* Exercise
A verbatim copy of the records below, pictures omitted, is the task.

* Records for the exercise
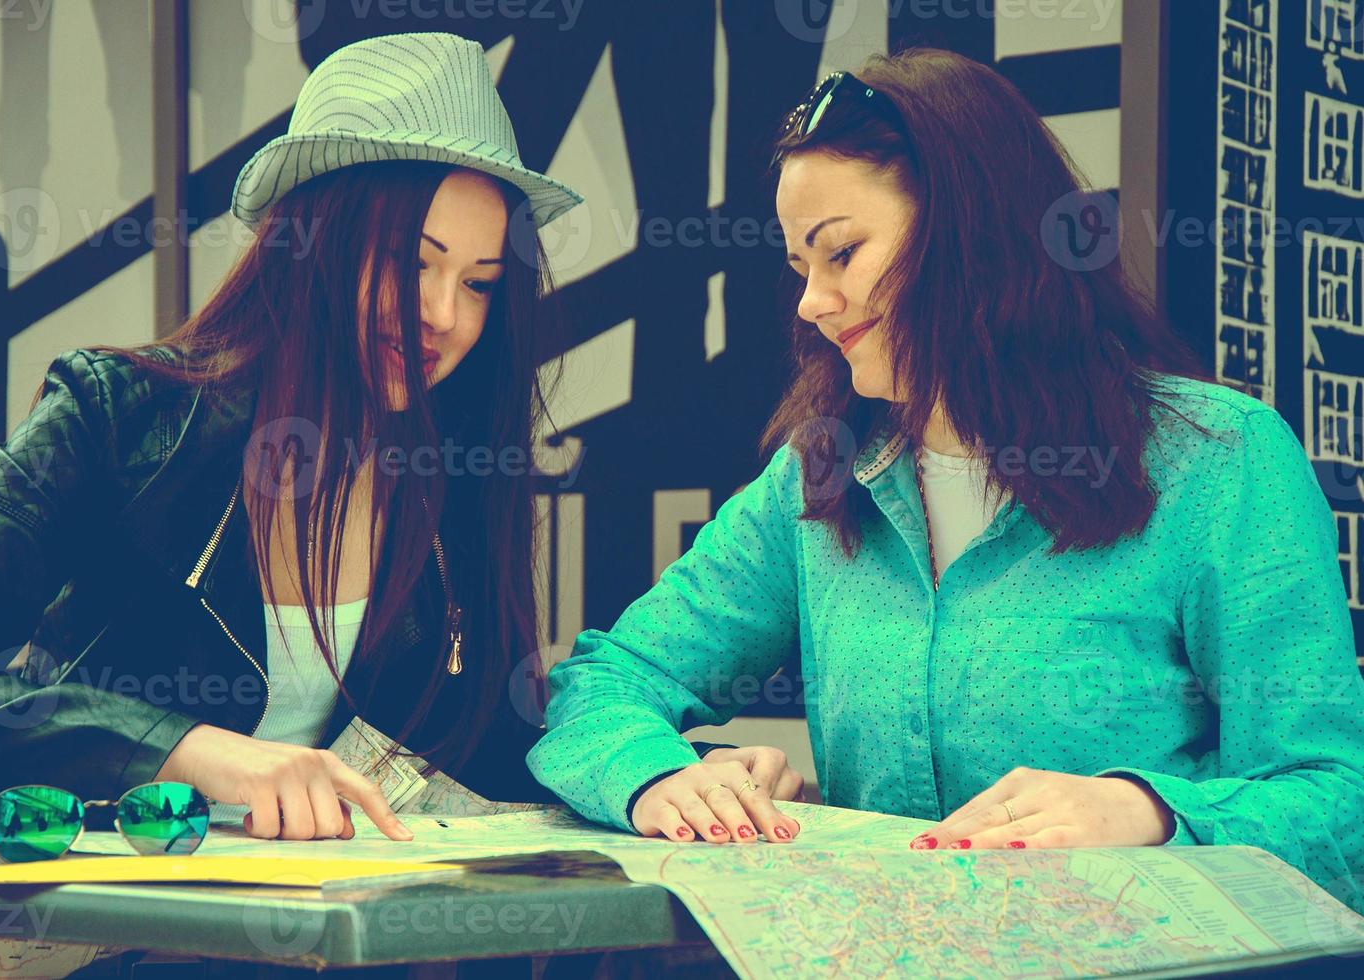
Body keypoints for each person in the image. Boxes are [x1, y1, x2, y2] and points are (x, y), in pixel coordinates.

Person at [0, 32, 798, 850]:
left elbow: (488, 744)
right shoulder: (118, 414)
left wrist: (675, 773)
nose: (443, 314)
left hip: (292, 945)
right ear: (315, 241)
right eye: (413, 262)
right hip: (69, 930)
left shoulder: (450, 474)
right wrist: (192, 753)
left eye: (479, 284)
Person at [526, 47, 1364, 909]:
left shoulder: (1217, 457)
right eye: (799, 269)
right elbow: (603, 682)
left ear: (972, 229)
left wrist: (1144, 809)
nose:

* Reply
Body keypoints for each person in the image. Boxes are [x1, y1, x2, y2] and points are (x, y), in pixel coordinates.

Person at [0, 32, 798, 850]:
left elbow: (488, 744)
right shoulder: (118, 414)
left wrist: (675, 773)
nose: (443, 314)
left hip: (292, 945)
right ear: (315, 241)
right eye: (413, 262)
right hip: (69, 930)
left shoulder: (450, 474)
right wrist: (192, 753)
left eye: (479, 284)
Person at [526, 47, 1364, 909]:
left shoulder: (1217, 457)
right eye: (799, 269)
right elbow: (603, 682)
left ear: (972, 229)
left wrist: (1144, 809)
nose:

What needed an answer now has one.